At the end of the Harding Icefield Trail, it feels like the end of the world.
There is no grand finale, no plunging cliff, no soaring overlook. Just flags through the snow, and tracks, and then nothing. Snow, and rock, and Exit Glacier, and the far reaches of the Harding Icefield on the horizon, still heavy-coated with thick sugary white.
It felt slightly anticlimactic—but all good things must come to an end. So does this trail. Last week, our crew braved rain, cold, and biting katabatic winds from over the icefield to flag the route through the crumbly rock and snow of the alpine zone. It was cold enough for a dusting of fresh snow on the mountaintops just above us—in July.

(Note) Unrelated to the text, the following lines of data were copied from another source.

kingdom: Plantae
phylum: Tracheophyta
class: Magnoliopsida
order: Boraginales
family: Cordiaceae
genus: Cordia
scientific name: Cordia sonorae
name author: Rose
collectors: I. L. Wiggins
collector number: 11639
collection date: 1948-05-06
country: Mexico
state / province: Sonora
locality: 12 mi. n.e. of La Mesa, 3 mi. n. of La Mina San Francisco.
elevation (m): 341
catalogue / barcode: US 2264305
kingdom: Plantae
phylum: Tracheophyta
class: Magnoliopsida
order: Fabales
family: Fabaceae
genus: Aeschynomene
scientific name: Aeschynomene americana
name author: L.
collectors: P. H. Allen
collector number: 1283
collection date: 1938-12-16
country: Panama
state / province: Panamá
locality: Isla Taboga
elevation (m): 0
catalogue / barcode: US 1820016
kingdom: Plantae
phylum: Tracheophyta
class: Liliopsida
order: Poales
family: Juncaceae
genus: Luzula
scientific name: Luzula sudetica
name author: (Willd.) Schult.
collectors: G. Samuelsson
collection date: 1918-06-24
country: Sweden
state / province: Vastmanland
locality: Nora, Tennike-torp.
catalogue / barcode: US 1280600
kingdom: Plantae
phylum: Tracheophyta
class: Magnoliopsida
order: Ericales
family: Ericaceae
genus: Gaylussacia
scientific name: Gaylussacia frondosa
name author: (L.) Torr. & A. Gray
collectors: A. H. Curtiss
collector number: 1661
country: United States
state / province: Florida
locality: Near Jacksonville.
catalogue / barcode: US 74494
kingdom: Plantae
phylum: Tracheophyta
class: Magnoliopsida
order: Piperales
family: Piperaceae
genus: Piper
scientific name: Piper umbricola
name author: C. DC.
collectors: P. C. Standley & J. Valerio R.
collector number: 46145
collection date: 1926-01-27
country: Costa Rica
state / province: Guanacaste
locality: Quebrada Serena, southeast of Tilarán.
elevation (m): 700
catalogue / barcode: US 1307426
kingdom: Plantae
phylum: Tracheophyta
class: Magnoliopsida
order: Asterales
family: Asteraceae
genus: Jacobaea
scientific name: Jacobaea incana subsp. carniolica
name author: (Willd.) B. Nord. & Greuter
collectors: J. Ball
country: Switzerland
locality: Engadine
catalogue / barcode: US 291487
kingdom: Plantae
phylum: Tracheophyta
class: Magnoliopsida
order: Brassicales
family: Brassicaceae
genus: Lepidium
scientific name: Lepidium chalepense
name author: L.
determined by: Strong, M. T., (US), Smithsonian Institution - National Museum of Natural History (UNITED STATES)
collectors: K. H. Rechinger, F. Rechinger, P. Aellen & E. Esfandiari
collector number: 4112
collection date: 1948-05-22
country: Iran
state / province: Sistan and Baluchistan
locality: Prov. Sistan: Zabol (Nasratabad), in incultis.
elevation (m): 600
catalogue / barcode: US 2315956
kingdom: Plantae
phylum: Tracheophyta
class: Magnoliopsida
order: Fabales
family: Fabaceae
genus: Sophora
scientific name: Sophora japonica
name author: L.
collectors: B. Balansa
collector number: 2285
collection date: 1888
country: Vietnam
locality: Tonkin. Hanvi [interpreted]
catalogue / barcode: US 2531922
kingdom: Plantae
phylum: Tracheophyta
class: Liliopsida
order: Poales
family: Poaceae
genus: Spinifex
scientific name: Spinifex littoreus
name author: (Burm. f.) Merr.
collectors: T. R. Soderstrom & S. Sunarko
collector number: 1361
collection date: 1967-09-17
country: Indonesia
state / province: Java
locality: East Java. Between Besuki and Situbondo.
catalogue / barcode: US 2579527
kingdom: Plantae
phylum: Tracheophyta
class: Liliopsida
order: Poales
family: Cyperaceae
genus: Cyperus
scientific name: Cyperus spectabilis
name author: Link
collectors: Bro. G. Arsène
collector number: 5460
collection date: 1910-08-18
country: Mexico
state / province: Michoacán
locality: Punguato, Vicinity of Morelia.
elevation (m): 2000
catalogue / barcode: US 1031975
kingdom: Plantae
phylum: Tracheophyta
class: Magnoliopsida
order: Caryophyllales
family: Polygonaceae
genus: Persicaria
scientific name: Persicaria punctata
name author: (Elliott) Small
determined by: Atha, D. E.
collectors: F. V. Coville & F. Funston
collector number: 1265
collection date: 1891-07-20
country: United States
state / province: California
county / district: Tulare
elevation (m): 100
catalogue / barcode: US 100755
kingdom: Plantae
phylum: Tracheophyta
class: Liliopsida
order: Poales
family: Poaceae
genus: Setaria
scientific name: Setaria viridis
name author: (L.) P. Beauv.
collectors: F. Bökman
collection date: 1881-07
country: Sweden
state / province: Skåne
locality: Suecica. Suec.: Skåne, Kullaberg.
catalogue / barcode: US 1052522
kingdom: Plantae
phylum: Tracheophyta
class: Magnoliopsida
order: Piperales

Our toes were numb through rubber boots and wool socks, and visibility was low. But morale was high as we reached the end of the trail, at the end of the world, snapped photos, and called in a radio check to the Exit Glacier Nature Center. Morale was not quite so high when they didn’t answer back, perhaps too far to hear.
After working on it all summer, flagging it and grooming the snow, the trail feels like an old friend. We hike it twice a week, hauling in flags and re-vegetation signs, shoveling snow off the summer trails and sending hikers up the stabler routes over rocks.
We know the plants, looking up geoms and Sitka valerian and buttercups in Pojar’s Guide to the Plants of the Pacific Northwest. “You packin’ the Poj today?” I’m asked pretty much every other day. Over lunch on the rocks overlooking the glacier, we key out flowers, learn taxon, argue over the defining characteristics of a saxifrage. We’re learning the birds, varied thrushes and ptarmigans and possibly a white warbler. We watch for marmots in the meadows, and bears, and wolverines on the hike up.
It’s our trail, in a way. And our gift to visitors and staff at Kenai Fjords. It’s our legacy, albeit a fast-melting one, this shoveled-marked path in the snow. Even at the end of the world, that has to mean something.